**Required work**:
a – Check each statement against the cemetery passage and say yes or no, quoting the words that decide it: (i) Every stone in the memorial park lay flat. (ii) The aunt got the vase out for Mother's Day. (iii) The daughter was seven.
b – Resume the cemetery passage after its last sentence and carry it forward.
Passage Start Marker
I was in the cemetery at my grandmother’s resting place. This particular memorial park was an exclusively flat-stone only grounds, and each stone had a metal vase that you twisted out of the middle of the stone and turned over to display flowers. My aunt had tried to pull it out for Mother’s Day, but it was stuck. I was down on my hands and knees using a pocketknife trying to pry the vase free, it wasn’t budging! I look over and my daughter is on her knees with her hands folded. I asked what she is doing and she responded, “I’m praying that God will help you get the vase unstuck.” Frustrated and very sweaty, I was baffled because I was sure the good Lord had more important things on his plate than helping me turn a vase over…I mean, God doesn’t really work that way does he? When I returned to my car, I was blown away that at the very moment I was working, prying, and feeling defeated by a gravestone, my seven year old was praying.
Passage End Marker
Data for review Start Marker
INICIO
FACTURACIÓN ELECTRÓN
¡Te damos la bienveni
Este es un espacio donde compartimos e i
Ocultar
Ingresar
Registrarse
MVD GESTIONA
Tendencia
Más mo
Data for review End Marker
Data for review Start Marker
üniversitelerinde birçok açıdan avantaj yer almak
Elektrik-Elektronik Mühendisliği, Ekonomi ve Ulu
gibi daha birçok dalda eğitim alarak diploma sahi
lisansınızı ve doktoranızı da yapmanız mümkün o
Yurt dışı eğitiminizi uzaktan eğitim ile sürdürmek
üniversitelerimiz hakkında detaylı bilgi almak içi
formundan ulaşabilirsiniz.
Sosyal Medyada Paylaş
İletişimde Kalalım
Data for review End Marker
**Task-by-task answers**:
a –
(i) Yes: "an exclusively flat-stone only grounds"
(ii) No: "but it was stuck"
(iii) Yes: "my seven year old was praying"

b –
Sometimes the things we perceive as strengths can become the most restrictive shackles to our faith. I think the ancient story of Adam and Eve still plays out in us…you see, I was reminded in that moment and many others that I have chosen to feast on the fruit of the Tree of Knowledge of Good and Evil. Moreover, I have studied the Bible and with that understanding comes the “shackle” of trusting myself to define not only if something is good or evil, but if God is likely to act or not act in a given situation. I think there are too many times where my familiarity with God through the Bible allows me to arrogantly move without an element of trust—to serve before prayer, as if God already affirms what I have decided to do.
As I reflect on this type of “faith,” I think it is why I tend to accomplish only the things I am naturally good at doing, never venturing into the unknown, uncomfortable, or uncontrollable. Those ministry opportunities or missions are just too sizable for my skills…it would take more than what I have. I believe that true faith gives LIFE (like the other tree in the garden) and often moves beyond our knowledge, skills, and experience.
Products of a fallen and broken world, I think that all of us come to God with a shackled faith of some sort. And I must admit that I like my shackles because they provide me with a way of understanding faith and they allow me to know that I am growing in faith.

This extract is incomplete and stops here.